BASEET_THEME_SUBMIT_URLOptional override of the submit host.
💡This reference will be generated from the CLI's own definitions so it always matches the tool exactly.

Sections & fields reference

The complete section vocabulary the engine renders — generated from the code (SECTION_SCHEMA), so it can never drift from what actually ships.

Loading reference…

Versioning & stability

The promise that lets you build on Baseet without fear of it moving under you.

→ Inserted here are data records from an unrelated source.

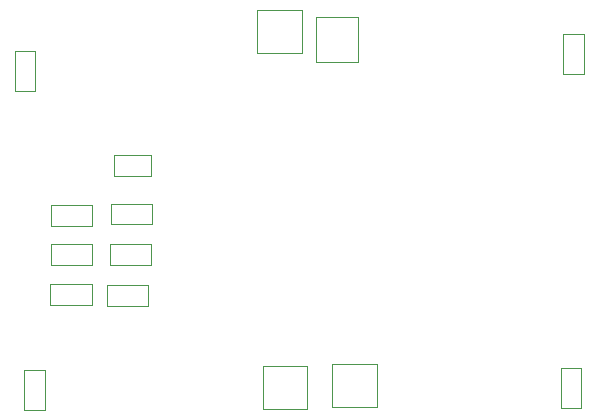
<source format=gbr>
G04 #@! TF.GenerationSoftware,KiCad,Pcbnew,5.1.6-c6e7f7d~87~ubuntu18.04.1*
G04 #@! TF.CreationDate,2020-10-14T05:15:15+05:30*
G04 #@! TF.ProjectId,FrontEnd_4S,46726f6e-7445-46e6-945f-34532e6b6963,rev?*
G04 #@! TF.SameCoordinates,Original*
G04 #@! TF.FileFunction,Other,User*
%FSLAX46Y46*%
G04 Gerber Fmt 4.6, Leading zero omitted, Abs format (unit mm)*
G04 Created by KiCad (PCBNEW 5.1.6-c6e7f7d~87~ubuntu18.04.1) date 2020-10-14 05:15:15*
%MOMM*%
%LPD*%
G01*
G04 APERTURE LIST*
%ADD10C,0.050000*%
G04 APERTURE END LIST*
D10*
X106107000Y-84573500D02*
X103007000Y-84573500D01*
X106107000Y-84573500D02*
X106107000Y-86373500D01*
X103007000Y-86373500D02*
X103007000Y-84573500D01*
X103007000Y-86373500D02*
X106107000Y-86373500D01*
X140801000Y-102653000D02*
X140801000Y-106053000D01*
X140801000Y-106053000D02*
X142561000Y-106053000D01*
X142561000Y-106053000D02*
X142561000Y-102653000D01*
X142561000Y-102653000D02*
X140801000Y-102653000D01*
X141030000Y-74314600D02*
X141030000Y-77714600D01*
X141030000Y-77714600D02*
X142790000Y-77714600D01*
X142790000Y-77714600D02*
X142790000Y-74314600D01*
X142790000Y-74314600D02*
X141030000Y-74314600D01*
X97151100Y-106165000D02*
X97151100Y-102765000D01*
X97151100Y-102765000D02*
X95391100Y-102765000D01*
X95391100Y-102765000D02*
X95391100Y-106165000D01*
X95391100Y-106165000D02*
X97151100Y-106165000D01*
X94573200Y-75818200D02*
X94573200Y-79218200D01*
X94573200Y-79218200D02*
X96333200Y-79218200D01*
X96333200Y-79218200D02*
X96333200Y-75818200D01*
X96333200Y-75818200D02*
X94573200Y-75818200D01*
X105871000Y-95632400D02*
X102371000Y-95632400D01*
X105871000Y-95632400D02*
X105871000Y-97382400D01*
X102371000Y-97382400D02*
X102371000Y-95632400D01*
X102371000Y-97382400D02*
X105871000Y-97382400D01*
X101130000Y-92163000D02*
X97630000Y-92163000D01*
X101130000Y-92163000D02*
X101130000Y-93913000D01*
X97630000Y-93913000D02*
X97630000Y-92163000D01*
X97630000Y-93913000D02*
X101130000Y-93913000D01*
X97670700Y-90585000D02*
X101170700Y-90585000D01*
X97670700Y-90585000D02*
X97670700Y-88835000D01*
X101170700Y-88835000D02*
X101170700Y-90585000D01*
X101170700Y-88835000D02*
X97670700Y-88835000D01*
X101097000Y-95543500D02*
X97597000Y-95543500D01*
X101097000Y-95543500D02*
X101097000Y-97293500D01*
X97597000Y-97293500D02*
X97597000Y-95543500D01*
X97597000Y-97293500D02*
X101097000Y-97293500D01*
X102644000Y-93894600D02*
X106144000Y-93894600D01*
X102644000Y-93894600D02*
X102644000Y-92144600D01*
X106144000Y-92144600D02*
X106144000Y-93894600D01*
X106144000Y-92144600D02*
X102644000Y-92144600D01*
X106248000Y-88728600D02*
X102748000Y-88728600D01*
X106248000Y-88728600D02*
X106248000Y-90478600D01*
X102748000Y-90478600D02*
X102748000Y-88728600D01*
X102748000Y-90478600D02*
X106248000Y-90478600D01*
X115092000Y-72335000D02*
X118892000Y-72335000D01*
X115092000Y-75935000D02*
X115092000Y-72335000D01*
X118892000Y-75935000D02*
X115092000Y-75935000D01*
X118892000Y-72335000D02*
X118892000Y-75935000D01*
X120059000Y-72885200D02*
X123659000Y-72885200D01*
X123659000Y-72885200D02*
X123659000Y-76685200D01*
X123659000Y-76685200D02*
X120059000Y-76685200D01*
X120059000Y-76685200D02*
X120059000Y-72885200D01*
X121425000Y-102332000D02*
X125225000Y-102332000D01*
X121425000Y-105932000D02*
X121425000Y-102332000D01*
X125225000Y-105932000D02*
X121425000Y-105932000D01*
X125225000Y-102332000D02*
X125225000Y-105932000D01*
X115572000Y-106070000D02*
X115572000Y-102470000D01*
X115572000Y-102470000D02*
X119372000Y-102470000D01*
X119372000Y-102470000D02*
X119372000Y-106070000D01*
X119372000Y-106070000D02*
X115572000Y-106070000D01*
M02*

</source>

  • Additive by default. New capability = a new field / option / version. Existing fields don't change meaning or disappear inside a version.
  • Deprecation is scheduled, never silent. Anything going away is announced on the changelog with a migration guide and a support window (target: ≥ 12 months) before removal.
  • Contracts are versioned. The theme manifest schema, the CLI, and — soon — the public API and webhooks each carry a version you can pin against.
  • Calendar versioning for the platform API (dated, e.g. 2026-07): a version you adopt never changes underneath you.
💡The rule underneath all of it: a Baseet product change can never break a published contract. That's the entire point of the two-plane split.

Security

The model that makes building on Baseet safe for you and for merchants.

Your key

  • Scoped to one capability (submit your own themes) — nothing else. It cannot reach billing, tenants, or other developers' data.
  • Stored hashed — the raw value is shown once. Rotate or revoke it any time from the dashboard.
  • A leaked key's worst case is a theme that gets rejected in review.

Why data-not-code is a security feature

A theme carries no executable code and no secrets — it's the least-privileged thing on the platform. That's what lets Baseet review, install, and run third-party themes across thousands of stores with confidence.

Your responsibilities

  • Never commit or expose your key.
  • Never ship placeholder secrets or third-party tokens inside a theme.
  • Report anything that looks like a way to exceed a theme's privileges.

Changelog

Every change to the developer platform, dated and categorized. This page is a contract — nothing changes without appearing here.

2026-07 · Developer platform — early access

  • Added — the theme marketplace: scoped developer keys, CLI submit, the review queue, and publish-with-no-deploy.
  • Added — the developer dashboard at developers.baseet.dev.
  • Added — these docs at docs.baseet.dev.

Roadmap

What we're building, roughly in order. Directional, not a commitment on dates.

Now

  • Theme platform to GA — the developer dashboard, submission, review, and publish loop.

Next

  • Generated reference — manifest, section, and CLI reference generated from the code schemas so they can't drift.
  • The public API — a versioned REST API + a typed SDK, designed so the same schema powers the SDK and AI/MCP tools.
  • Webhooks — a signed, versioned event contract.

Later

  • Apps & extensions · a partner program · earnings statements & payouts.